- Eli Whitney Location within the state of North Carolina
- Coordinates: 35°54′25″N 79°18′26″W﻿ / ﻿35.90694°N 79.30722°W
- Country: United States
- State: North Carolina
- County: Alamance
- Elevation: 518 ft (158 m)
- Time zone: UTC-5 (Eastern (EST))
- • Summer (DST): UTC-4 (EDT)
- ZIP codes: 27253
- GNIS feature ID: 1020119

= Eli Whitney, North Carolina =

Eli Whitney is an unincorporated community in southeastern Alamance County, North Carolina, United States. It is located at the intersection of North Carolina Highway 87, and Greensboro-Chapel Hill Road. To the south is Mandale and to the west is Snow Camp. The United States Postal Service considers Eli Whitney part of the Graham delivery area.

Eli Whitney gained its name from the inventor of the cotton gin, Eli Whitney.
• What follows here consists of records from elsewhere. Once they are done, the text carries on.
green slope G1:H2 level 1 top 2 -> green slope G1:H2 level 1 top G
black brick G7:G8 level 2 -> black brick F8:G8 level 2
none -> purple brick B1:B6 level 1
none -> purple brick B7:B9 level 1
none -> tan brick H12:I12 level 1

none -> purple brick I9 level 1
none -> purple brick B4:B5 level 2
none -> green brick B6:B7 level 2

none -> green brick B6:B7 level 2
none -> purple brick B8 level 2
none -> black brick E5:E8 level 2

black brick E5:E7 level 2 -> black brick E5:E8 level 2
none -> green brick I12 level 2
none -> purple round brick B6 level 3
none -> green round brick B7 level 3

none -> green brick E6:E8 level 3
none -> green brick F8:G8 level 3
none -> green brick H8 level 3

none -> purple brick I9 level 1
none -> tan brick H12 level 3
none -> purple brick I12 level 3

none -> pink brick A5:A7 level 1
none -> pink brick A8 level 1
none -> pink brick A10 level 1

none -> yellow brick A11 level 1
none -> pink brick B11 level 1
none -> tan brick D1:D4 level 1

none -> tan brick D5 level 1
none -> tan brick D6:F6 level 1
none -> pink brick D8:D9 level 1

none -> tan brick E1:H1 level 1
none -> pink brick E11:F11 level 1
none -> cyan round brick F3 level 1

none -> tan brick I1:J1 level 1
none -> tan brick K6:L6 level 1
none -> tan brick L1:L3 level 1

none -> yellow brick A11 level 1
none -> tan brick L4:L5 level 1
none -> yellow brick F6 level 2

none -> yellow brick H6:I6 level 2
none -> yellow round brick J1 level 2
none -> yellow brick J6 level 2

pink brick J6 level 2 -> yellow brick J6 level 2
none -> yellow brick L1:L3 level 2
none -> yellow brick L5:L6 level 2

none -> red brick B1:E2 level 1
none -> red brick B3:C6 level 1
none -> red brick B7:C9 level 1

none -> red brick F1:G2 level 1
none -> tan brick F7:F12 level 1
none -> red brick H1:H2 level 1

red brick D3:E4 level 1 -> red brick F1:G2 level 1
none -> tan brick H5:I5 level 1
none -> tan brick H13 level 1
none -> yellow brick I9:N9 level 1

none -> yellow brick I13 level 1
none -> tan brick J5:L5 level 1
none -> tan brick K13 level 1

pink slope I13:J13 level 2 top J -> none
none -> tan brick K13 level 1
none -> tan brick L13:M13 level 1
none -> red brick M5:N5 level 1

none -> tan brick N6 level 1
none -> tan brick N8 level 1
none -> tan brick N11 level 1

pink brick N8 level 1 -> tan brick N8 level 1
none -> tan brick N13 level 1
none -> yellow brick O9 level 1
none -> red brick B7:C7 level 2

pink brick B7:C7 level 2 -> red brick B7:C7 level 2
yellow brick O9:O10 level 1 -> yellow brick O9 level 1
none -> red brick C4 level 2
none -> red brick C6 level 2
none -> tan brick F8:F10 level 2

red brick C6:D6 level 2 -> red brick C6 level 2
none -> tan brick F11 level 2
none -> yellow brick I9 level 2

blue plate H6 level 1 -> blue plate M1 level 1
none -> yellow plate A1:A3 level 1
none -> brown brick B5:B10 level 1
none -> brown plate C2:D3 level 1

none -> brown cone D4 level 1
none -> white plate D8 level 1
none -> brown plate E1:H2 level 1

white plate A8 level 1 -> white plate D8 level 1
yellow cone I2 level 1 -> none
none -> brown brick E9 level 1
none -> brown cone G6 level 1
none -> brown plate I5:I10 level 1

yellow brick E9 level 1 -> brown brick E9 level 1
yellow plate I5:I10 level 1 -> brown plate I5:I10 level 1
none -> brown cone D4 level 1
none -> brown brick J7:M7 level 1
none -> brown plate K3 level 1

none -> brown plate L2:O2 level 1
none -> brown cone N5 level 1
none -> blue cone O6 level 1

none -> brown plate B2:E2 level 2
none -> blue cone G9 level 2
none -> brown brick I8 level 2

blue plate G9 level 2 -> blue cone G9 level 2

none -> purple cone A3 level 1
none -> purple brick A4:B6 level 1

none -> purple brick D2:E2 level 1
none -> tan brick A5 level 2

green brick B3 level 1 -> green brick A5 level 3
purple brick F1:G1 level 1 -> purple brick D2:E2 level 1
Though the towns' history is not directly related to Whitney's inventions or life, it was once the site of a cotton gin & he became their namesake.

Eli Whitney High, built in the nineteen-twenties, serviced the community until 1974. The following year, it was razed to the ground. The school's former gymnasium is now the Eli Whitney Community Center.